> Gezeigter Textausschnitt:
Einfach spektakulär!
Autor: Martin Köhl
Bamberg, Dienstag, 13. Juli 2021
Oper Die DomStufen-Festspiele Erfurt wagen sich an Peter Tschaikowskys „Jungfrau von Orléans“. Die Zuschauer werden mit einer überwältigenden Inszenierung verwöhnt.
Die Premiere war noch ins Wasser gefallen, aber für die folgenden Aufführungen brachte der Wettergott bessere Laune mit. Und so konnte bei den DomStufen-Festspielen in Erfurt Peter Tschaikowskys eher selten gespielte Oper „Die Jungfrau von Orléans“ (nach Schiller) in der Inszenierung von Tomo Sugao auf den ausladenden Treppen vor dem Dom und St. Severi raumgreifende Gestalt gewinnen.
Das Bühnenbild dekliniert die Stufenanordnung ins Extreme: Weit in die Höhe geführt und ganz oben sogar wie eine Welle zurückstürzend, wirkt diese architekturale Idee in ihrer sonstigen Leere monumental. Man wähnt sich in einer „Aida“-Inszenierung, so pharaonisch-gigantisch ist die Wirkung. Ein größerer Kontrast zur vorherigen „Carmen“-Inszenierung lässt sich kaum denken, denn damals waren die Domstufen zu einem riesigen Schrottplatz mit unzähligen Autoleichen umfunktioniert worden.
Glasfaser machts möglich
Auch in musikalisch-technischer Hinsicht hat sich einiges geändert. Das Philharmonische Orchester Erfurt musiziert nun nicht mehr in einem Verschlag neben der Bühne, sondern spielt sozusagen „daheim“ im Großen Saal des Theaters, wenige Hundert Meter entfernt. Glasfaser macht’s möglich, dass erstens dadurch die Bühne vergrößert und zweitens unter pandemischen Bedingungen dennoch in voller Besetzung gespielt werden kann. Das gelingt in Bezug auf die Abstimmung zwischen Orchester , Chor und Solisten so präzise, dass man fast vor einem Rätsel steht – famos!

> Bereitgestellte Einträge:
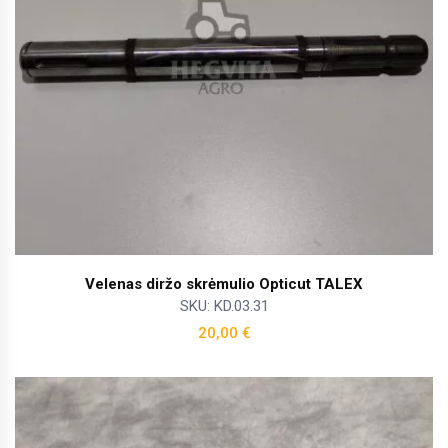
Velenas diržo skrėmulio Opticut TALEX
SKU: KD.03.31
20,00
€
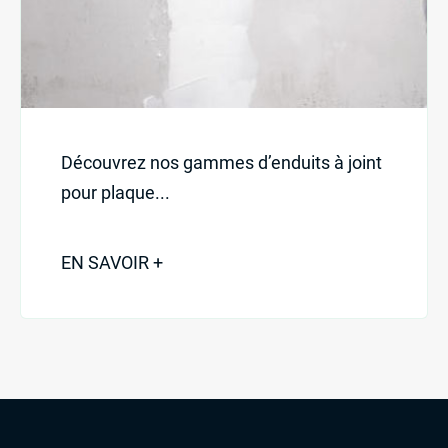
Découvrez nos gammes d’enduits à joint
pour plaque...
EN SAVOIR +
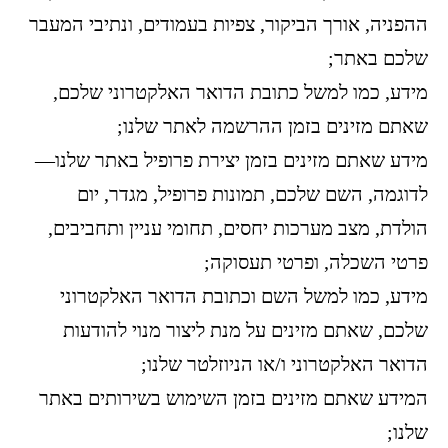
ההפניה, אורך הביקור, צפיות בעמודים, ונתיבי המעבר
שלכם באתר;
מידע, כמו למשל כתובת הדואר האלקטרוני שלכם,
שאתם מזינים בזמן ההרשמה לאתר שלנו;
מידע שאתם מזינים בזמן יצירת פרופיל באתר שלנו—
לדוגמה, השם שלכם, תמונות פרופיל, מגדר, יום
הולדת, מצב מערכות יחסים, תחומי עניין ותחביבים,
פרטי השכלה, ופרטי תעסוקה;
מידע, כמו למשל השם וכתובת הדואר האלקטרוני
שלכם, שאתם מזינים על מנת ליצור מנוי להודעות
הדואר האלקטרוני ו/או הניוזלטר שלנו;
המידע שאתם מזינים בזמן השימוש בשירותים באתר
שלנו;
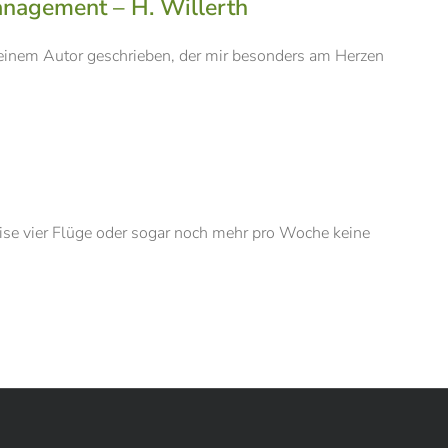
nagement – H. Willerth
einem Autor geschrieben, der mir besonders am Herzen
se vier Flüge oder sogar noch mehr pro Woche keine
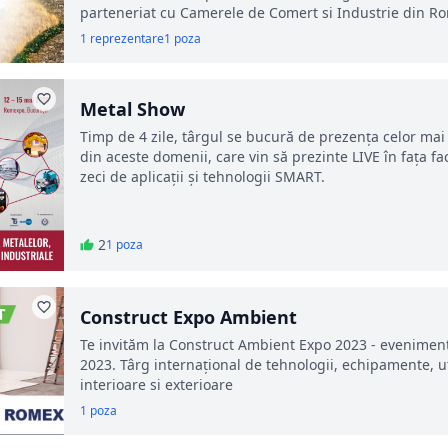
parteneriat cu Camerele de Comert si Industrie din R
1 reprezentare
1 poza
Metal Show
Timp de 4 zile, târgul se bucură de prezenţa celor ma
din aceste domenii, care vin să prezinte LIVE în faţa fac
zeci de aplicaţii şi tehnologii SMART.
2
1 poza
Construct Expo Ambient
Te invităm la Construct Ambient Expo 2023 - eveniment
2023. Târg internațional de tehnologii, echipamente, ut
interioare si exterioare
1 poza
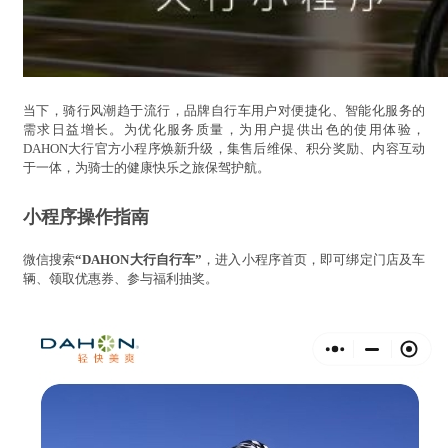
当下，骑行风潮趋于流行，品牌自行车用户对便捷化、智能化服务的
需求日益增长。为优化服务质量，为用户提供出色的使用体验，
DAHON大行官方小程序焕新升级，集售后维保、积分奖励、内容互动
于一体，为骑士的健康快乐之旅保驾护航。
小程序操作指南
微信搜索
“DAHON大行自行车”
，进入小程序首页，即可绑定门店及车
辆、领取优惠券、参与福利抽奖。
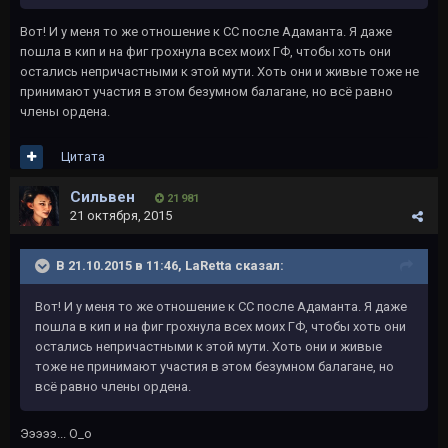
Вот! И у меня то же отношение к СС после Адаманта. Я даже
пошла в кип и на фиг грохнула всех моих ГФ, чтобы хоть они
остались непричастными к этой мути. Хоть они и живые тоже не
принимают участия в этом безумном балагане, но всё равно
члены ордена.
Цитата
Сильвен
21 981
21 октября, 2015
В 21.10.2015 в 11:46, LaRetta сказал:
Вот! И у меня то же отношение к СС после Адаманта. Я даже
пошла в кип и на фиг грохнула всех моих ГФ, чтобы хоть они
остались непричастными к этой мути. Хоть они и живые
тоже не принимают участия в этом безумном балагане, но
всё равно члены ордена.
Эээээ... О_о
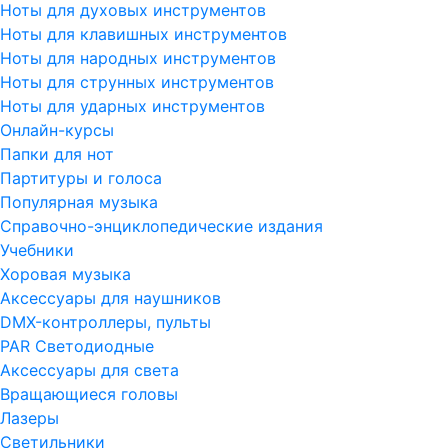
Ноты для духовых инструментов
Ноты для клавишных инструментов
Ноты для народных инструментов
Ноты для струнных инструментов
Ноты для ударных инструментов
Онлайн-курсы
Папки для нот
Партитуры и голоса
Популярная музыка
Справочно-энциклопедические издания
Учебники
Хоровая музыка
Аксессуары для наушников
DMX-контроллеры, пульты
PAR Светодиодные
Аксессуары для света
Вращающиеся головы
Лазеры
Светильники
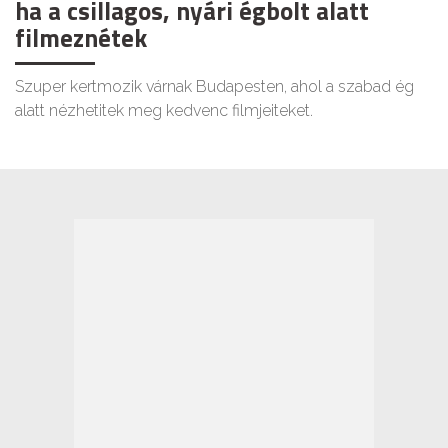
ha a csillagos, nyári égbolt alatt
filmeznétek
Szuper kertmozik várnak Budapesten, ahol a szabad ég
alatt nézhetitek meg kedvenc filmjeiteket.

> Aufgabenstellung:
Fassen Sie aus dem Text über die Erfurter „Jungfrau von Orléans“ den Absatz, der mit „Auch in musikalisch-technischer Hinsicht“ beginnt, als kurze Liste zusammen.

> Antwortfeld:
- Das Philharmonische Orchester Erfurt spielt nicht mehr in einem Verschlag neben der Bühne. Es spielt jetzt im Großen Saal des Theaters, wenige Hundert Meter entfernt.
- Möglich macht das eine Glasfaserverbindung.
- Dadurch wird die Bühne größer, und trotz Pandemie kann in voller Besetzung gespielt werden.
- Orchester, Chor und Solisten sind dabei erstaunlich präzise aufeinander abgestimmt.